| Приведённый текст |
↓↓↓

Именно об этом шла речь в связи с рассказом Кафки «Перед законом» — тексте, который, обобщенно, мощно, формализующе и экономично говоря о всеобщности закона, остается абсолютно уникальным среди других текстов, говорящих о том же самом. Здесь всегда происходит контаминация. Уникальность события — это возникновение этого единичного отношения между уникальным и его повторением, его итерабельностью. Событие происходит или бесконечно себя обещает, ставя себя под угрозу уникальной контаминации единичного и того, что его разделяет. Оно появляется как нечистота — и нечистота здесь является шансом.

«Разделенная» таким образом уникальность не соблюдает аспекта письма, но также и аспекта чтения и того, что приходит, чтобы в чтении подписать контрподписью. Происходит как бы дуэль уникальностей, дуэль письма и чтения, в ходе которой контрподпись приходит как для подтверждения, повторения и уважения подписи другого, «первоначального» произведения, так и для того, чтобы увлечь его в иное, тем самым рискуя его предать, будучи вынуждена определенным образом предавать его, чтобы его уважать, посредством изобретения другой, в том числе уникальной подписи. Переопределенное таким образом понятие контрподписи стягивает целый парадокс: вы должны передавать себя от уникальности к уникальности, но уникальность в таком случае должна разделяться, тем самым ставя себя под угрозу, обещая поставить себя под угрозу. На самом деле, я даже не думаю, что речь здесь должна идти о дуэли, как я об этом несколько поспешно сказал выше: этот опыт всегда подразумевает более, чем одну уникальность. Никакое чтение (а письмо всегда является также чтением, ставящим контрподпись, если рассматривать его со стороны произведения) не было бы, так сказать, «новым», «починающим», «перформативным» без этого умножения или размножения контрподписей. Все эти слова, которые, как правило, стремятся стереть аксиомы, о которых я здесь напоминаю, требуют кавычек (контрподпись не может быть простым, абсолютным образом «новой», «починающей» или «перформативной», поскольку включает в себя элемент «непроизводящего» повторения и пре-конвенции, даже если это единственная возможность языковой деятельности [langage] и языковой системы [langue]).

↑↑↑

| Предоставленный листинг |
↓↓↓

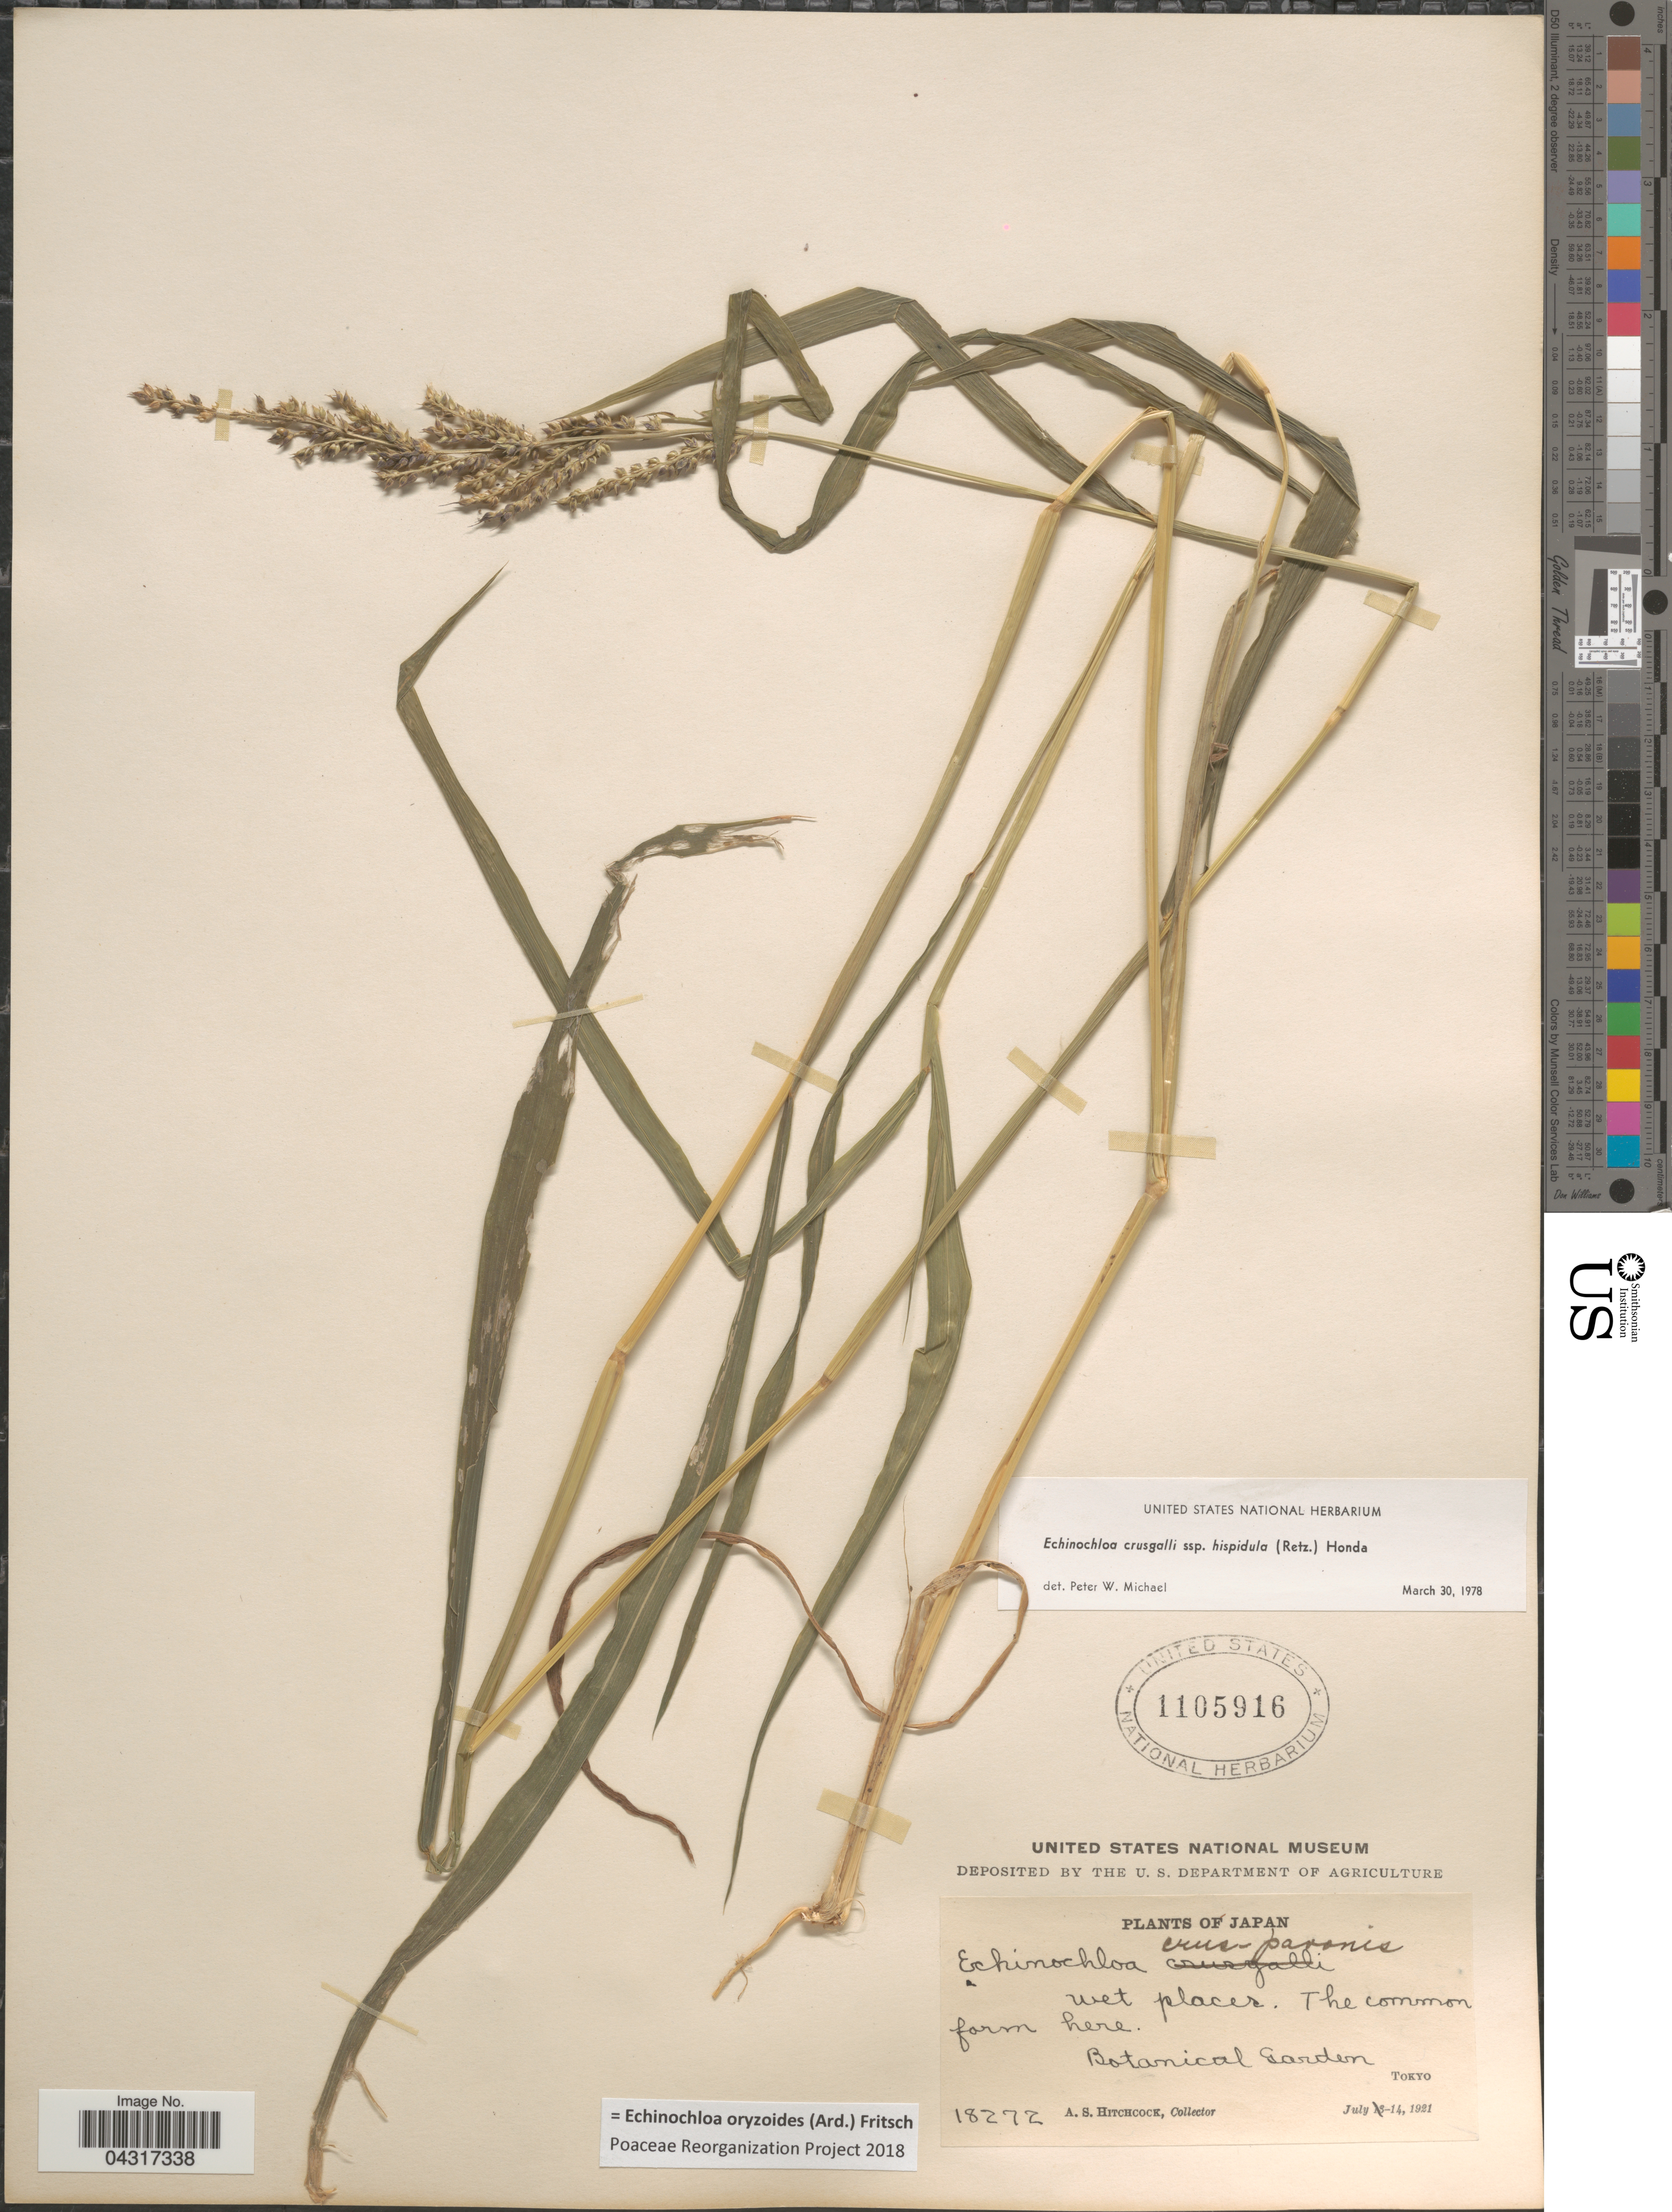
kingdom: Plantae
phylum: Tracheophyta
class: Liliopsida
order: Poales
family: Poaceae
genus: Echinochloa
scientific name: Echinochloa oryzoides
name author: (Ard.) Fritsch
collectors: A. S. Hitchcock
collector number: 18272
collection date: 1921-07-14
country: Japan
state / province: Tokyo, Federal City of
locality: Wet places. The common form here. Botanical Garden.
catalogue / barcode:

↑↑↑

| Задания к упражнению |
[1] Выпишите из приведённого текста все наречия, которыми охарактеризовано, как рассказ Кафки «Перед законом» говорит о всеобщности закона.
[2] Перепишите без изменений ту часть листинга, которая открывается строкой с «family: Poaceae» и заканчивается строкой с «state / province: Tokyo, Federal City of».

| Ответы по заданиям |
[1] обобщенно, мощно, формализующе, экономично

[2]
family: Poaceae
genus: Echinochloa
scientific name: Echinochloa oryzoides
name author: (Ard.) Fritsch
collectors: A. S. Hitchcock
collector number: 18272
collection date: 1921-07-14
country: Japan
state / province: Tokyo, Federal City of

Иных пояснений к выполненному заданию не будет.